Wednesday, October 10, 2012

Time to Investigate the Bureau of Labor Statistics

Peter Ferrara
What's with the Household Survey's miraculous spurt of 873,000 new jobs?

Who needs the Bureau of Labor Statistics (BLS), when you have Rush Limbaugh? Limbaugh predicted almost a year ago that the unemployment rate reported last Friday would fall below 8% for the first time since Obama entered office. Limbaugh by his own admission is no economist. So how did he know? Maybe because we are in the realm of politics now, rather than economics.

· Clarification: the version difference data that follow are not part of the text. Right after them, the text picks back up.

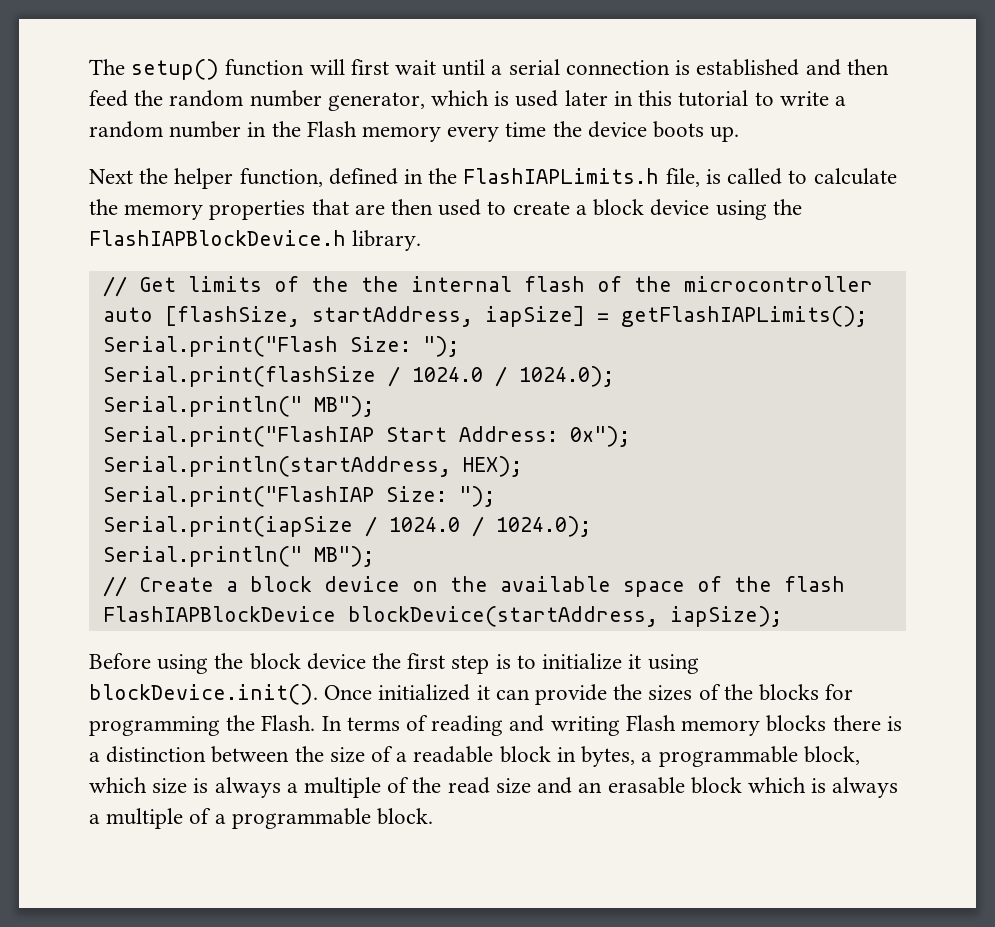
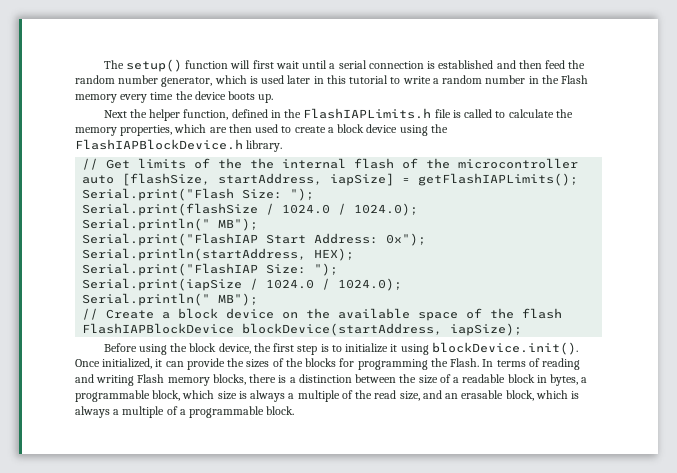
[665,168,700,187] file, -> [434,109,451,118] file
[209,199,349,220] properties that -> [120,124,207,136] properties, which
[306,653,366,670] device -> [218,343,251,354] device,
[378,684,471,701] initialized -> [102,358,153,369] initialized,
[766,715,827,732] blocks -> [212,374,246,385] blocks,
[495,778,531,794] size -> [399,391,420,401] size,
[690,777,742,794] block -> [505,390,534,401] block,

How Stupid Do They Think We Are?
The BLS reported last Friday that the economy in September created all of 114,000 net new jobs, just 104,000 in the private sector. To give you some context for how great that is, the working age population increased by 206,000 in September. With a labor force participation rate normal for the fourth year of a recovery (where we are right now), just keeping pace with that population growth would require 138,000 new jobs, before we can even start to reduce the unemployment rate.

Indeed, since Obama became President, the working age population has increased by 8.4 million. At the same labor force participation rate as when Obama entered office, that would require 5.52 million new jobs just to keep pace with that population growth. The total number of net new jobs created since Obama became President according to the BLS: 787,000.

But not to worry. The BLS also reported on Friday that the number of full time jobs actually declined last month by 216,000. Thank you, President Obama. You are doing a great job. Socialism is finally working. Forward. Why would we ever consider turning back now?

So how did the reported unemployment rate fall to 7.8%, down from 8.1% in August, and 8.3% in July? That is because the BLS (might consider dropping the L) also reported that the separate Household Survey, on which the unemployment rate is based, found a giant 873,000 jump in jobs last month, the biggest one month increase in nearly 30 years! That makes sense because the same survey found a decline in jobs of 119,000 in August and 195,000 in July.

Of course, 582,000 of those supposed jobs were part time "for economic reasons." The BLS defines that as "individuals [who] were working part time because their hours had been cut back or because they were unable to find a full-time job." That is not all good either. But a part-time job is better than no job at all.

The supposed sudden surprise spurt in September jobs in the Household Survey provided another gift to Obama. By August, for Obama's entire term in office the economy had created less than zero jobs. In the more than three and a half years from Obama's inauguration until then, the economy in total had lost 86,000 jobs. But the September surprise spurt of 873,000 jobs put Obama in the plus territory for his entire term with a grand total of 787,000 jobs created. Creating 787,000 jobs would be one ordinary month in the Reagan recovery, where the largest gain in one month was 1.1 million jobs in September, 1983. That was not an anomaly then, when the economy was on the way to creating 20 million new jobs in 7 years.

The supposed sudden explosion of Household Survey jobs is inconsistent not only with the 114,000 jobs found in the Establishment Survey of employers. It is also inconsistent with the reported GDP growth of 1.3% in the second quarter, which has been declining for over two years. Monthly job creation of 873,000 would require economic growth 3 to 4 times that large, at least.